- The Washington Times - Thursday, March 2, 2006

Taking an informal poll reaffirmed what I already suspected: You’ve got to walk a mile in a mother’s shoes to empathize with a mother’s challenges.

Most of you have seen the story of the single Rockville mother who spent two days in the Montgomery County Jail this week because her two teenage sons took too many days off from school.

To be exact, the 13-year-old and 15-year-old Julius West Middle School truants each missed 50 days during the 2004-05 school year.

Maybe the boys took the “Huckleberry Finn” homework to heart. But why weren’t the boys, not their mother, taken to the woodshed?

Shirley Lumbao, 44, is the first Montgomery County parent to be incarcerated for playing hooky. Not from her job, but from school, which she does not attend. And she faces more time in the slammer if her sons’ school attendance doesn’t improve.

Maybe that characterization sounds too flip or outrageous. After all, truancy is no laughing matter, especially when you learn that school officials even purchased an alarm clock and provided movie tickets, virtually bribing the boys to come to class.

These solutions barely scratched the surface of an underlying problem.

Not the least of these issues is the glaring contradiction in our society about motherhood. Some women are shamed into thinking that they should forgo careers and work to stay home with their children. (They are even granted tax credits to support their middle-class families.) Meanwhile, poor women are shamed into taking minimum-wage jobs, with insufficient child care options or subsidies, and are forced to leave their children at home, often unsupervised. (They are even stripped of stipends the more they earn.)

But a mother’s got to do what a mother’s got to do.

In my woefully unscientific poll asking whether Mrs.
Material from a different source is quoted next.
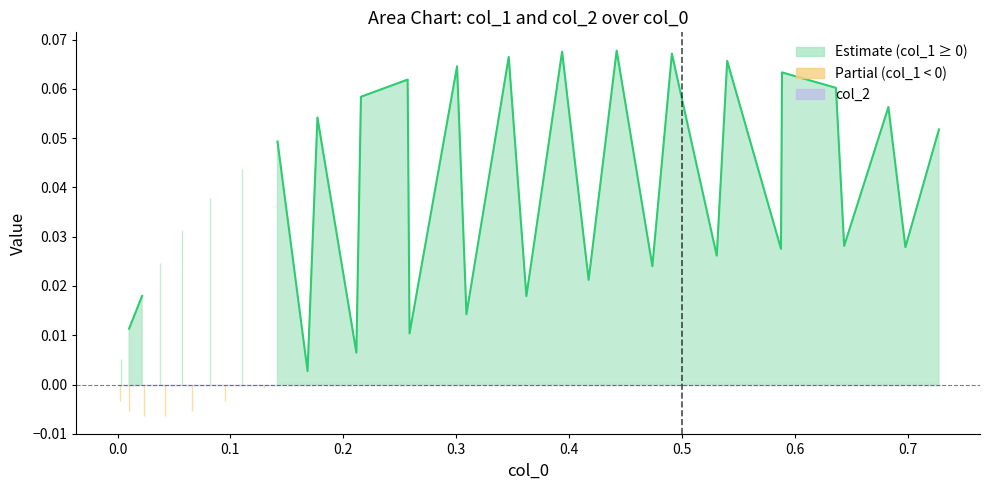

How many data points in col_1_upper are above 0?

32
Lumbao’s truancy sentence seemed harsh, two men said no; one single woman said no; five single mothers (one rushing from one job to the next) said yes; and one married mother, who adopted a teenage girl, couldn’t even make the tough call.

One friend said Mrs. Lumbao’s problem “is that she had two teenage boys; the only thing worse is two teenage girls.”

Anyone who has been the parent of a teenager and survived those rough-and-tumble years knows the danger zone of which she speaks. How many single mothers wouldn’t love to play Huck Finn or Ferris Bueller for a day? The jailed mother of at least three sons, Mrs. Lumbao works two jobs, one of them as a hotel housekeeper, according to a televised report.

Mrs. Lumbao symbolizes millions of working mothers, who all too often find themselves juggling employer’s needs with children’s needs just to survive.

Mrs. Lumbao’s assertion that the teenagers defied her orders to go to school were backed up by her eldest son, Timothy. He told a WRC-TV (Channel 4) reporter that his mother tried her best to get his brothers to go to school, and they simply defied her. Sound familiar? “You know it’s not fair they put my mother in jail because it’s my brothers’ fault,” he said.

Worse, Timothy was worried that his mother might lose one of her jobs for failure to show up because, uh, she was otherwise indisposed.

And what happens to the family should she lose her job for her unexcused absence? And why weren’t the boys punished too? It was noted that the truant boys were in court during their mother’s trial during school hours.

Montgomery County school and law-enforcement officials must uphold the law and punish wrongdoing. Indeed, they should send the message to parents and students that truancy will not be tolerated. Neither should a whole lot of activities that go unsanctioned by parents who definitely abdicate their responsibility. But this sentence goes a little too far.

Had the Lumbao boys harmed someone or destroyed property, I agree that parental punishment is in order. But when was the last time you heard of a parent going to jail or paying restitution for their children’s crime, even petty ones? Maryland is leading the way as more states and localities hold parents accountable for their children’s actions. But the law should be amended to reflect the dual responsibility of the parent and the child.

The knee-jerk response is to suggest that this outrageous truancy infraction called for an outrageous punishment. On the other hand, you might assume that this single mother and her family are dealing with outrageous challenges, and truancy is simply a side symptom of deeper demons.

Where is the father? Don’t fathers bear some parental responsibility too? If we want to keep more growing boys off the street and out of gangs, we need men to take their fatherhood and mentoring duties more seriously.

Does the lack of a father figure or the need to work absolve a single parent of responsibility for their children’s upbringing and resulting behavior? No. But we also need to recognize that some working mothers, without support systems and day care subsidies (which, by the way, continue to be cut by the federal government) need additional help from social-service agencies.

The big question here is: Is society being served by jailing a mother, who is obviously overwhelmed because she has to work and she can’t sit on her children 24/7 to get them to behave? Having been a married mother and a single mother, I think not.